On Boltzmann brain formation

Question

As a popular thought conundrum it is said that if our universe can randomly fluctuate into a self-conscious formation (called Boltzmann brain), then given enough time it will do so and hence the paradox is claimed to be that for a random given observer there's way higher chance to be a Boltzmann brain rather than a normal evolved consciousness.

My thought is: what if the chance to randomly fluctuate into simple cellular life that then evolves intelligence is just way higher than the probability to create an entire brain from a single enormous random fluctuation? If this is the case, then for a given observer the chance to be a normally evolved brain is way higher than a chance to be a Boltzmann brain and hence even though formation of Boltzmann brain can be possible, it can just have negligibly low probability for a given observer to emerge randomly than to randomly evolve intelligence.

This is a conundrum that's used to disprove serious cosmological theories that allow Boltzmann brain formation, so there clearly has to be something that I don't understand about it.

Answer 1

I think you have to look at the whole picture to tease out the relative odds.

With an extremely low entropy Big Bang in the past, and the Second Law increasing the entropy ever since, and treating the universe as an isolated system (this part may be controversial), the Fluctuation Theorem says "as the time or system size increases, the probability of observing an entropy production opposite to that dictated by the second law of thermodynamics decreases exponentially." https://en.wikipedia.org/wiki/Fluctuation_theorem

So fluctuations occur exponentially more, and are exponentially larger, the further we are from equilibrium/heat death. You would therefore expect the vast majority of fluctuations to occur at earlier times, and they would be exponentially larger too. This helps reduce (not eliminate though) the seemingly infinite amount of BB observers in the far future once natural/evolutionary/AI life is no longer possible in near heat death conditions.
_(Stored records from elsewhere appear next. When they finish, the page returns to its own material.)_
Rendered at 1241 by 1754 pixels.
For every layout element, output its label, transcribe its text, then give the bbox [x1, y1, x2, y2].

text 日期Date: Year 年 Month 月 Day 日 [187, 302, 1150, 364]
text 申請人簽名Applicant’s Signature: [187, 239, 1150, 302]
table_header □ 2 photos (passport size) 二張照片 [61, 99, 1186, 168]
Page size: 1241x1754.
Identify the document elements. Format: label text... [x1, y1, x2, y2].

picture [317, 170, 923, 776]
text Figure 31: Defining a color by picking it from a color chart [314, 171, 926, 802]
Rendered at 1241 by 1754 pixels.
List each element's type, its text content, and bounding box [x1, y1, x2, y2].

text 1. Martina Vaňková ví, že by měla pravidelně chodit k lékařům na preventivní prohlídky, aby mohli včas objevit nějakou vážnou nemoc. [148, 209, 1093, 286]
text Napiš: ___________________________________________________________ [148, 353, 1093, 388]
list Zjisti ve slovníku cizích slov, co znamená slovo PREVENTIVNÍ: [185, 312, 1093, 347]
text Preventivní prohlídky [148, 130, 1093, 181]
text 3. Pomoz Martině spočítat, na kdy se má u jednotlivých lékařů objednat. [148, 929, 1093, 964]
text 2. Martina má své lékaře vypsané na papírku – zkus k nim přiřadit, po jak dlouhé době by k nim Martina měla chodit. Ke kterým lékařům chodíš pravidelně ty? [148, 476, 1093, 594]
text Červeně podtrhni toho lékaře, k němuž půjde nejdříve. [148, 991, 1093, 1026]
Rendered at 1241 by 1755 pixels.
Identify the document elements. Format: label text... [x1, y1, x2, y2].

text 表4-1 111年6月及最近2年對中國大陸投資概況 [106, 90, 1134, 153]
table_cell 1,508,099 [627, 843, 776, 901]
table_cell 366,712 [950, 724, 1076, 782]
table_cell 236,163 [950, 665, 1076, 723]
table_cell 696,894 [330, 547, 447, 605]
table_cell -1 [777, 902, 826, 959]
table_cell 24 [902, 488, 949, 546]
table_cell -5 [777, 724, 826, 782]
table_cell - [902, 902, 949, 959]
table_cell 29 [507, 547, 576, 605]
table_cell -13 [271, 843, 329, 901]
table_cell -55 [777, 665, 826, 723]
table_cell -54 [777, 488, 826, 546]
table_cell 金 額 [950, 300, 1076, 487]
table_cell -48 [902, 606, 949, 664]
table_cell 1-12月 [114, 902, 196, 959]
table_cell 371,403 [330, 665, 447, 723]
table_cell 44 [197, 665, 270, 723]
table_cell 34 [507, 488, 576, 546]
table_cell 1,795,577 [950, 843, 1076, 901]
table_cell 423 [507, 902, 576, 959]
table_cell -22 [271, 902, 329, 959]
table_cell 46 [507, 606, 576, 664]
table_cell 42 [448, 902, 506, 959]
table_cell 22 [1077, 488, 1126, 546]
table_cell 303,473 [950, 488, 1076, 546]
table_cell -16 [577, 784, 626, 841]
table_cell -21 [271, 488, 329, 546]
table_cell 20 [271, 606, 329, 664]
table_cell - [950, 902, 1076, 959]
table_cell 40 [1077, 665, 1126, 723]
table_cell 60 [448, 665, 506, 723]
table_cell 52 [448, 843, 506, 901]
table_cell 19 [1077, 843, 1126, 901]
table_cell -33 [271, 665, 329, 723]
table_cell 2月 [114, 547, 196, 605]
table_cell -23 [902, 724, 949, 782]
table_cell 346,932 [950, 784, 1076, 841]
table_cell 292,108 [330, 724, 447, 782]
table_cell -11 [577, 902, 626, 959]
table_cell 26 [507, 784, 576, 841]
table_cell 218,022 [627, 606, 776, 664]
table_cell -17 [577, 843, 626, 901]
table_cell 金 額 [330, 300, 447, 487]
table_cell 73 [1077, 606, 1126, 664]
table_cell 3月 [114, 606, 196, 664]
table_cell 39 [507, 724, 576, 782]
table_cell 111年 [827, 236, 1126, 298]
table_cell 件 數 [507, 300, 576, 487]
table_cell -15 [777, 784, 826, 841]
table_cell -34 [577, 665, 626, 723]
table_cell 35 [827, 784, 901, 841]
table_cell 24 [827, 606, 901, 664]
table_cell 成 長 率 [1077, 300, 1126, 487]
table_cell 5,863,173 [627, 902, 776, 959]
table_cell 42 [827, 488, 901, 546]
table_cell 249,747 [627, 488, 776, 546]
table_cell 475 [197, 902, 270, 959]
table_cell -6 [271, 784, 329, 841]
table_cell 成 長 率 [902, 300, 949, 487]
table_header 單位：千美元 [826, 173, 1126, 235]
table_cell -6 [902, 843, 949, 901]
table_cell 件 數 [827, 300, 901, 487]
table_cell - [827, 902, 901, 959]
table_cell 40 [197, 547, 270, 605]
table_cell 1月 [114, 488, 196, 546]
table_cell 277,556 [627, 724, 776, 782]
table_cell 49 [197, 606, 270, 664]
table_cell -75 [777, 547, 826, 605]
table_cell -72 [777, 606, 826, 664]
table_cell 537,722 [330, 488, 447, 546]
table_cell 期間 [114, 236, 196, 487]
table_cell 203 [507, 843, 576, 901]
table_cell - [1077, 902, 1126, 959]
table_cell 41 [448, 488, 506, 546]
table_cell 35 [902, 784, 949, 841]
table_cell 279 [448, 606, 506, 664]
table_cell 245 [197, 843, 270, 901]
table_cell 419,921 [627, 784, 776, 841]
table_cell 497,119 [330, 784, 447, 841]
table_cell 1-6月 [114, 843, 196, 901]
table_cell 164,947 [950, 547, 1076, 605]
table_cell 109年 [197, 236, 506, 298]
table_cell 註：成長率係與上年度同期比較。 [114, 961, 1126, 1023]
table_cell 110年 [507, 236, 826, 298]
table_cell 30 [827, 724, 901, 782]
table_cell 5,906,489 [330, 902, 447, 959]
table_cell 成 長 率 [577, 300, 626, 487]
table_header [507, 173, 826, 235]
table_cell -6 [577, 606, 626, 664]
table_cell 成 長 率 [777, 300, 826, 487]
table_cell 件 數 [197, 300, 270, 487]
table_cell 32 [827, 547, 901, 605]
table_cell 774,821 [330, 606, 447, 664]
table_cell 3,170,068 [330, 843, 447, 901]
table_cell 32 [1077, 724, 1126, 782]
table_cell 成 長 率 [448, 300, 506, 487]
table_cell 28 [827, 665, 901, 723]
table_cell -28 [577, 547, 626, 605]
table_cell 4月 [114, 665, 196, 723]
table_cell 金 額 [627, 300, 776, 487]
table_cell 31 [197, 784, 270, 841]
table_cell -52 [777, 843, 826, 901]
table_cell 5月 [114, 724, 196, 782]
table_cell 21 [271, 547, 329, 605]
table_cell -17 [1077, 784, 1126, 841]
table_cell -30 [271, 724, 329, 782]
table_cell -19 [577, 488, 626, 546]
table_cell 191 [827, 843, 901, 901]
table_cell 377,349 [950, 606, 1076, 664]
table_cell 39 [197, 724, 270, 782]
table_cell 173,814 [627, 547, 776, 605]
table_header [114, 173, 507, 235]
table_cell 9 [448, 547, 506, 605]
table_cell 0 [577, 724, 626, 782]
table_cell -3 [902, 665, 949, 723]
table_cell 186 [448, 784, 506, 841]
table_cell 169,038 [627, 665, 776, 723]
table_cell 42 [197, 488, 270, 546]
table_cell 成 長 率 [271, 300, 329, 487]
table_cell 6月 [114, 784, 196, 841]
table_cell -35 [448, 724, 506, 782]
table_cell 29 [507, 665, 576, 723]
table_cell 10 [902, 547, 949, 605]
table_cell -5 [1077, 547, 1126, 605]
Tiny fluctuations are exponentially more common than larger ones, so yes it seems much more likely for a microscopic fluctuation -> life -> observer than for a BB observer. Additionally, a BB with the memories of the past like we posses is even less likely to pop into existence.

Does this mean we are the result of an tiny initial fluctuation that went against the second law that then lead to evolution, rather than progressively increasing entropy with no reverse arrow? I guess, but that isn't surprising. At small scales and far from equilibrium fluctuations are exponentially more common according to the FT, so it is very likely life/evolution made some use of a fluctuation to get it us here. That isn't surprising.

Lastly, if the universe is infinite, how do we compare the possible infinite evolved observers vs infinte BB observers? That is basically a problem of measure https://en.wikipedia.org/wiki/Measure_problem_(cosmology) and it is not known what assumptions to make to solve it. (It doesn't just deal with multiverses as the Wiki article suggests.)

So with all that said, I think you are correct that a BB is exceedingly less likely than the type of observers we are.

Answer 2

Your idea about a possible resolution doesn’t work, because of conservation of information. First, let me define some terms.

By "brain like yours" I will mean the exact current configuration of your brain. By "good"/"bad" states of the universe, I will mean states of the universe with an evolved/Boltzmann brain like yours.

Your hypothesis can be re-stated as follows:

Hypothesis: consider all the possible initial states of the universe. Maybe there are more initial states that lead to good states than those that lead to bad states?

But conservation of information, which is a well-known principle in quantum mechanics, dictates that the number of initial states that lead to good states is precisely equal to the number of current good states. And the same for bad states. So your hypothesis now becomes:

Final version of the hypothesis: maybe there are more good current states than there are bad current states?

But we know that that's not true. A good current state would involve a brain like yours surrounded by some sort of biosphere, in other words a brain surrounded by some kind of ordered environment. But a bad current state would involve a brain surrounded by a completely random environment. So of course there are many more bad current states than good current states.